In "Prince," Hammer went well beyond the Bram Stoker story, which "Horror" was directly based upon, to present a much more feral Dracula. Lee at times comes across like a trapped animal. After the film's strong opening, the story slows down once it moves from the castle to a monastery where Dracula is hoping to seduce the only surviving female traveler. Hammer Drac flicks always seem to suffer a bit when they take the vampire away from his home. Although this part of the film still features some classic scenes -- including one where Father Sandor explains that vampires cannot be killed, only destroyed, before staking Shelley, who's been transformed into a particularly wild and unruly bloodsucker -- it definitely drags in comparison with the first act of the story.

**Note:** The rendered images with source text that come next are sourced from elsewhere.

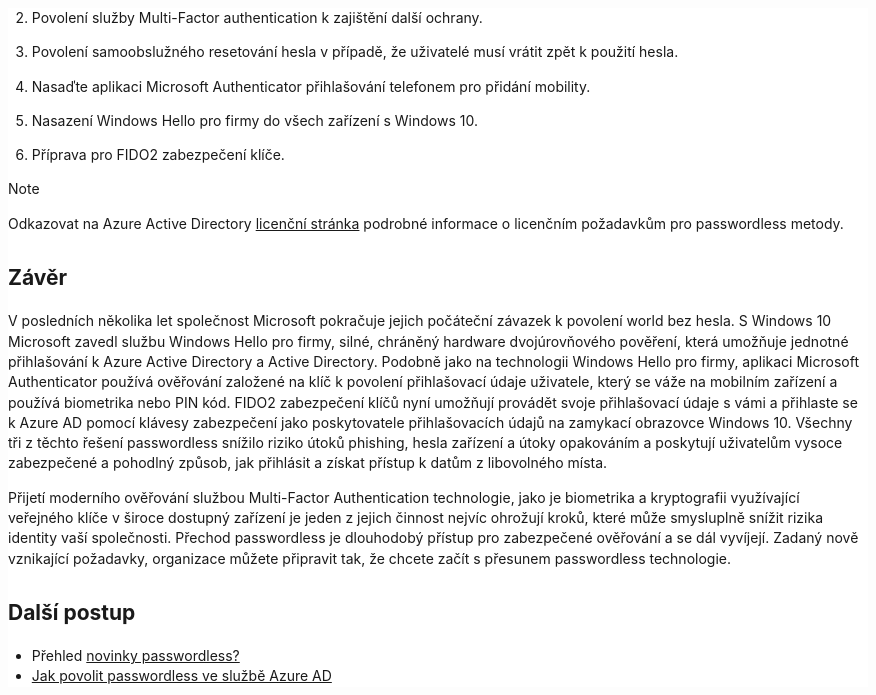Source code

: 2. Povolení služby Multi-Factor authentication k zajištění další ochrany.

3. Povolení samoobslužného resetování hesla v případě, že uživatelé musí vrátit zpět k použití hesla.

4. Nasaďte aplikaci Microsoft Authenticator přihlašování telefonem pro přidání mobility.

5. Nasazení Windows Hello pro firmy do všech zařízení s Windows 10.

6. Příprava pro FIDO2 zabezpečení klíče.

> [!NOTE]
> Odkazovat na Azure Active Directory [licenční stránka](https://azure.microsoft.com/pricing/details/active-directory/) podrobné informace o licenčním požadavkům pro passwordless metody.

## <a name="conclusion"></a>Závěr

V posledních několika let společnost Microsoft pokračuje jejich počáteční závazek k povolení world bez hesla. S Windows 10 Microsoft zavedl službu Windows Hello pro firmy, silné, chráněný hardware dvojúrovňového pověření, která umožňuje jednotné přihlašování k Azure Active Directory a Active Directory. Podobně jako na technologii Windows Hello pro firmy, aplikaci Microsoft Authenticator používá ověřování založené na klíč k povolení přihlašovací údaje uživatele, který se váže na mobilním zařízení a používá biometrika nebo PIN kód. FIDO2 zabezpečení klíčů nyní umožňují provádět svoje přihlašovací údaje s vámi a přihlaste se k Azure AD pomocí klávesy zabezpečení jako poskytovatele přihlašovacích údajů na zamykací obrazovce Windows 10. Všechny tři z těchto řešení passwordless snížilo riziko útoků phishing, hesla zařízení a útoky opakováním a poskytují uživatelům vysoce zabezpečené a pohodlný způsob, jak přihlásit a získat přístup k datům z libovolného místa.

Přijetí moderního ověřování službou Multi-Factor Authentication technologie, jako je biometrika a kryptografii využívající veřejného klíče v široce dostupný zařízení je jeden z jejich činnost nejvíc ohrožují kroků, které může smysluplně snížit rizika identity vaší společnosti. Přechod passwordless je dlouhodobý přístup pro zabezpečené ověřování a se dál vyvíjejí. Zadaný nově vznikající požadavky, organizace můžete připravit tak, že chcete začít s přesunem passwordless technologie.

## <a name="next-steps"></a>Další postup

* Přehled [novinky passwordless?](https://docs.microsoft.com/azure/active-directory/authentication/concept-authentication-passwordless)
* [Jak povolit passwordless ve službě Azure AD](https://docs.microsoft.com/azure/active-directory/authentication/howto-authentication-passwordless-enable)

The film probably would have been a lot stronger had Cushing returned as Van Helsing. Sandor just isn't much of a real replacement. All in all, though, "Prince is a marvelous Hammer film. None of the subsequent entries would come close to its gothic glory -- probably because it marked the last time that Fisher would ever direct one. The next in the series would be the direct sequel "Dracula Has Risen From the Grave."